There was no one to turn to now. I knew Mr. Lodore thought Evelyn perfect, and me a sinner, because in the matter of church duties she was the more observant. Besides, my Jewish pedigree had always been a barrier between us. Dr. Pemberton, Mr. Stanbury, Laura, George Gaston, all that truly loved and believed in me, were gone for an indefinite time to Europe. I had not been suffered to accompany them, on many pleas and pretences, as I had wished to do, and this was the end of it all. Licentious persecution!

Evelyn, too! a blinded confederate in such schemes as should have nerved her woman's heart to indignation rather! Marry that man! I would have cut off my own right hand, or burnt it to a cinder like Scaevola; sooner gone out to service—played chambermaid on the boards, or the tragedy-queen of the commonest melodrama, far rather! It was all insult, injury, degradation, in whatever light I could view it, and every feeling in my nature was stung to exasperation.

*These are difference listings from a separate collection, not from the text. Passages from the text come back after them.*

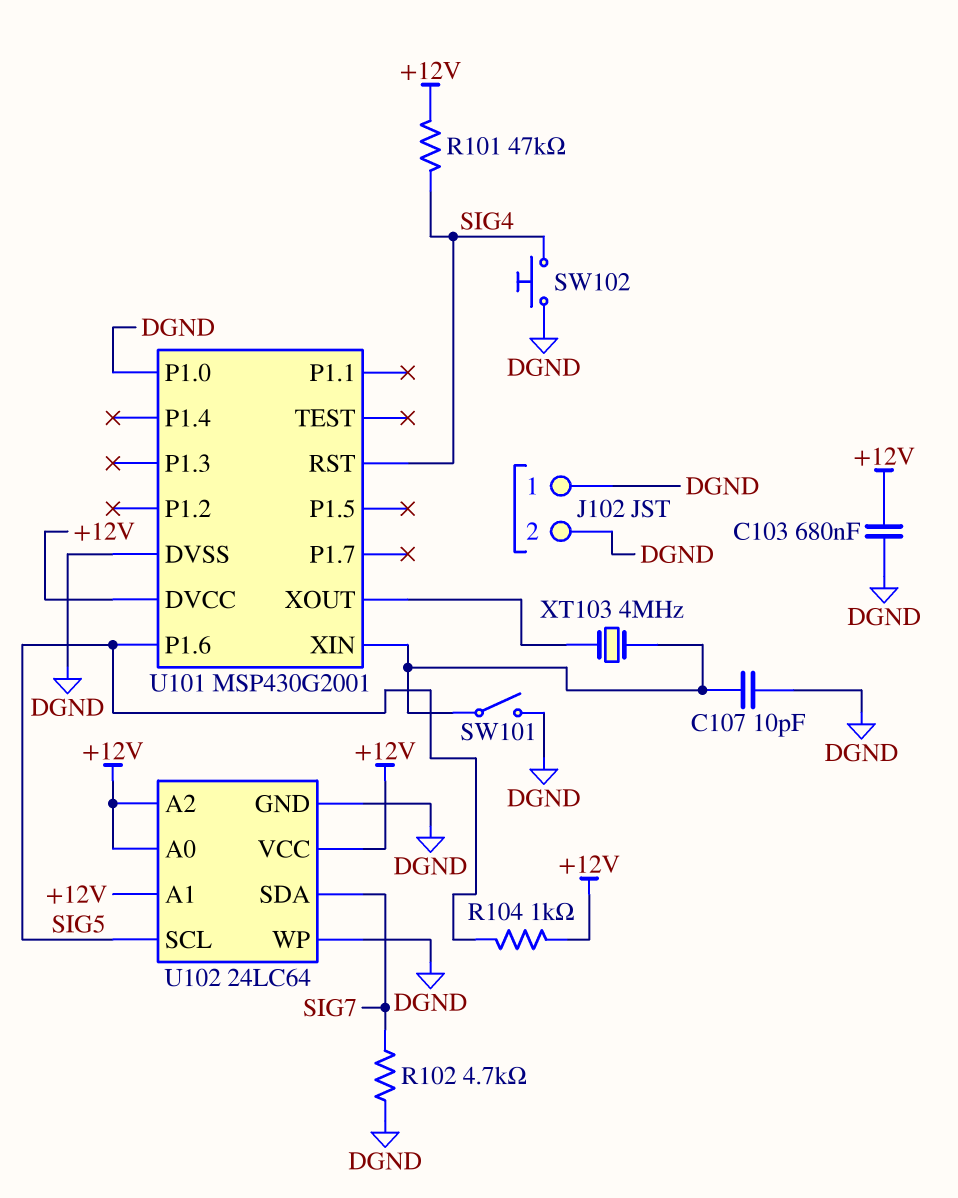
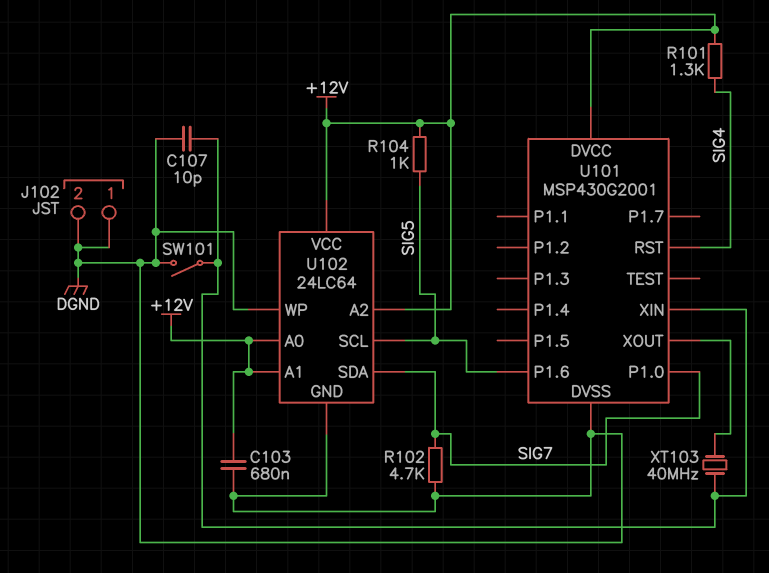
R101: 47k (+12V, SIG4) -> 1.3k (+12V, SIG4)
SW102: button (DGND, SIG4) -> none
U101 pin P1.0: DGND -> SIG7
XT103: 4MHz (U101/XIN, U101/XOUT) -> 40MHz (U101/XIN, U101/XOUT)

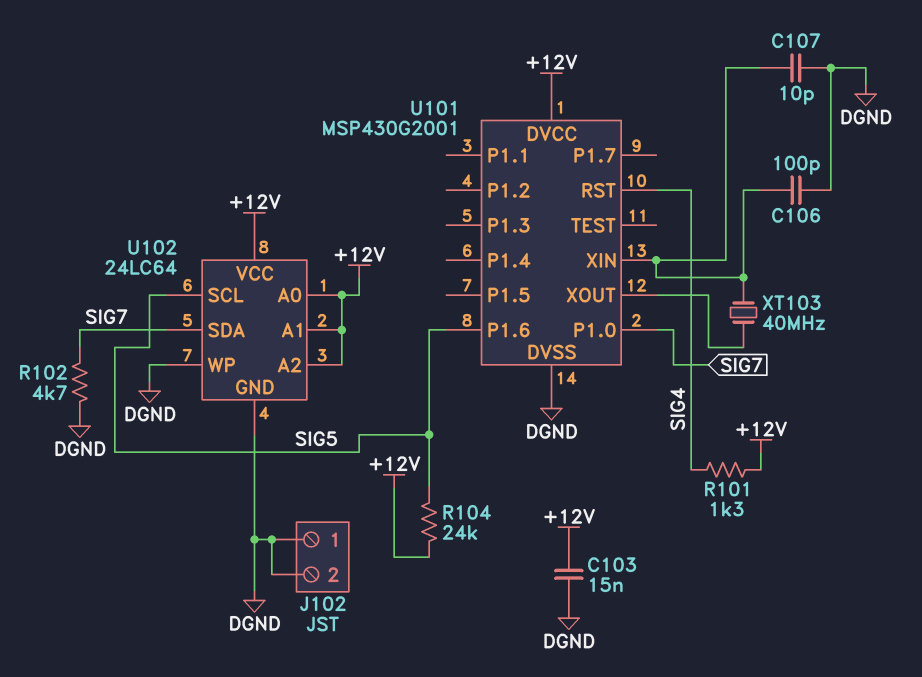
C103: 680nF (+12V, DGND) -> 15nF (+12V, DGND)
C106: none -> 100pF (DGND, U101/XIN)
R104: 1k (+12V, SIG5) -> 24k (+12V, SIG5)
SW101: switch (DGND, U101/XIN) -> none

It was well understood that I was an heiress, and I did not want for adulation. I was surrounded by fashion and beauty, and wreathed with approbation from the noblest and most exalted, on that night of festal splendor; and again that beautiful face that had cast its spell above me in my inexperienced childhood, and that age never seemed to change nor chill, bent above me with its gracious and genial sweetness, and the princely banker on this occasion condescended to manifest his kindly and approving interest in the daughter of his dead friend. At any other time, such tribute would have been most grateful and acceptable to me, for this man was almost my beau idéal at this period, but now the bitterness with which my heart was filled, permeated my whole being, and dashed every draught of enjoyment untasted from my lips.

Yet the memory of that time—that face—returned to me later with emotions irresistible, when the being who was then the idol of society, became its ostracized outcast, and, among all who bowed before him in his pride of place and power, were found, before two years had elapsed from this period,

"None so poor
To do him reverence."

Already is the injustice of that decision forced on the convictions of his fellow-men. Our scales are not wisely balanced in this world—we cannot weigh motives against acts, thought against deeds, with atom-like precision, nor measure the tempted with the temptation grain by grain, hair by hair. Ambition was the fault of the seraphim in the commencement—be well assured that some of the old angelic leaven lingers still about all of its votaries and victims.